>>>

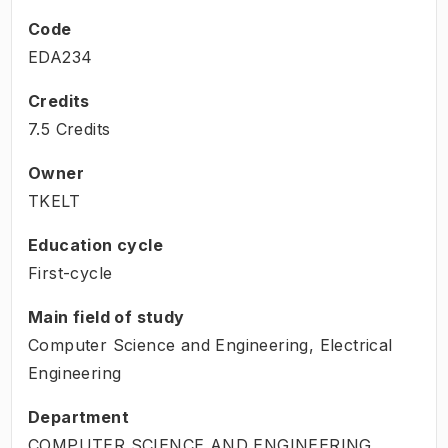
Code
EDA234
Credits
7.5 Credits
Owner
TKELT
Education cycle
First-cycle
Main field of study
Computer Science and Engineering, Electrical
Engineering
Department
COMPUTER SCIENCE AND ENGINEERING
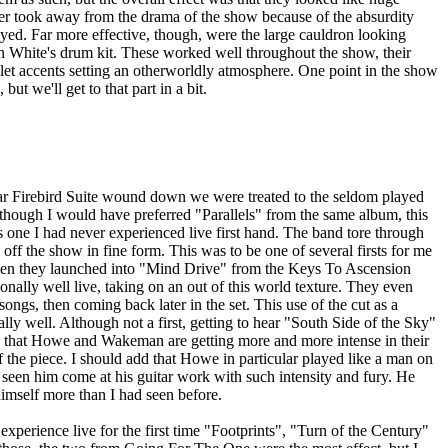
ther took away from the drama of the show because of the absurdity
yed. Far more effective, though, were the large cauldron looking
an White's drum kit. These worked well throughout the show, their
let accents setting an otherworldly atmosphere. One point in the show
but we'll get to that part in a bit.
liar Firebird Suite wound down we were treated to the seldom played
hough I would have preferred "Parallels" from the same album, this
as one I had never experienced live first hand. The band tore through
 off the show in fine form. This was to be one of several firsts for me
hen they launched into "Mind Drive" from the Keys To Ascension
onally well live, taking on an out of this world texture. They even
 songs, then coming back later in the set. This use of the cut as a
ly well. Although not a first, getting to hear "South Side of the Sky"
ems that Howe and Wakeman are getting more and more intense in their
 the piece. I should add that Howe in particular played like a man on
I seen him come at his guitar work with such intensity and fury. He
imself more than I had seen before.
o experience live for the first time "Footprints", "Turn of the Century"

<<<

AIM OF THE EXERCISE
Give the records again exactly, pictures left out.

RESPONSE TO THIS TASK
Code
EDA234
Credits
7.5 Credits
Owner
TKELT
Education cycle
First-cycle
Main field of study
Computer Science and Engineering, Electrical
Engineering
Department
COMPUTER SCIENCE AND ENGINEERING
ther took away from the drama of the show because of the absurdity
yed. Far more effective, though, were the large cauldron looking
an White's drum kit. These worked well throughout the show, their
let accents setting an otherworldly atmosphere. One point in the show
but we'll get to that part in a bit.
liar Firebird Suite wound down we were treated to the seldom played
hough I would have preferred "Parallels" from the same album, this
as one I had never experienced live first hand. The band tore through
 off the show in fine form. This was to be one of several firsts for me
hen they launched into "Mind Drive" from the Keys To Ascension
onally well live, taking on an out of this world texture. They even
 songs, then coming back later in the set. This use of the cut as a
ly well. Although not a first, getting to hear "South Side of the Sky"
ems that Howe and Wakeman are getting more and more intense in their
 the piece. I should add that Howe in particular played like a man on
I seen him come at his guitar work with such intensity and fury. He
imself more than I had seen before.
o experience live for the first time "Footprints", "Turn of the Century"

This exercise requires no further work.